Your instructions | Gather every line in the items below that contains the word "left". Case counts.

Dataset content |

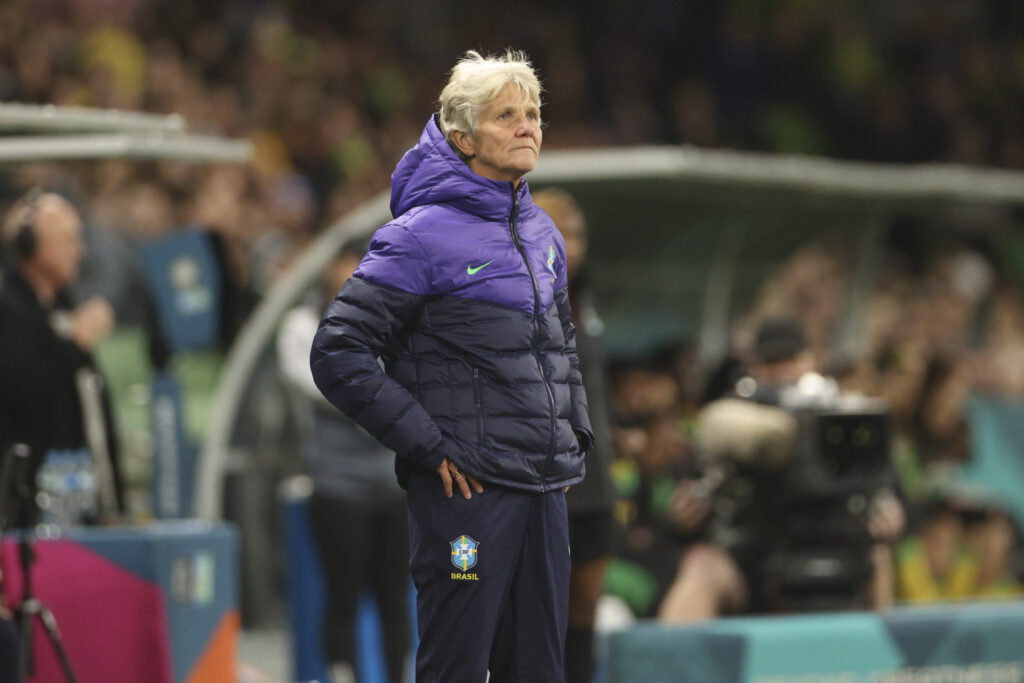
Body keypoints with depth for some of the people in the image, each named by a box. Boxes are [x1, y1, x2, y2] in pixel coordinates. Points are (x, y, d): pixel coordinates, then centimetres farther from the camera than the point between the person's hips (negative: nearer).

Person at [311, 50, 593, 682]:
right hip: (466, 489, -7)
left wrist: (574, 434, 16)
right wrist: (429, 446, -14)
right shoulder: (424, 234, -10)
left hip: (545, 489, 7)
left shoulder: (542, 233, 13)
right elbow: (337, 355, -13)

* * *

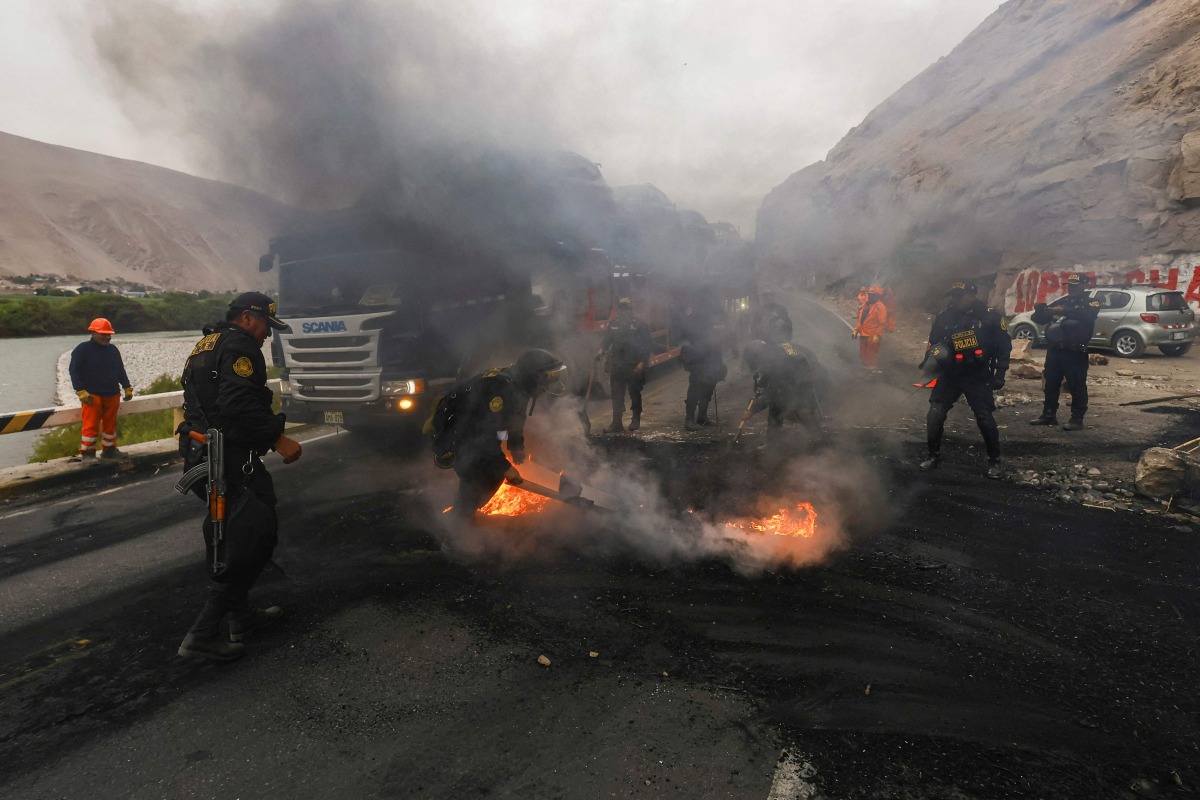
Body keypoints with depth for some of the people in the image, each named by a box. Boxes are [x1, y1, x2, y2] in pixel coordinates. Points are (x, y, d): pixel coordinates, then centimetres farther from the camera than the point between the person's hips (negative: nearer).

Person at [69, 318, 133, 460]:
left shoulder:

Expected output |
left wrist: (574, 434, 16)
left hip: (545, 489, 7)
left shoulder: (542, 233, 13)
left shoulder:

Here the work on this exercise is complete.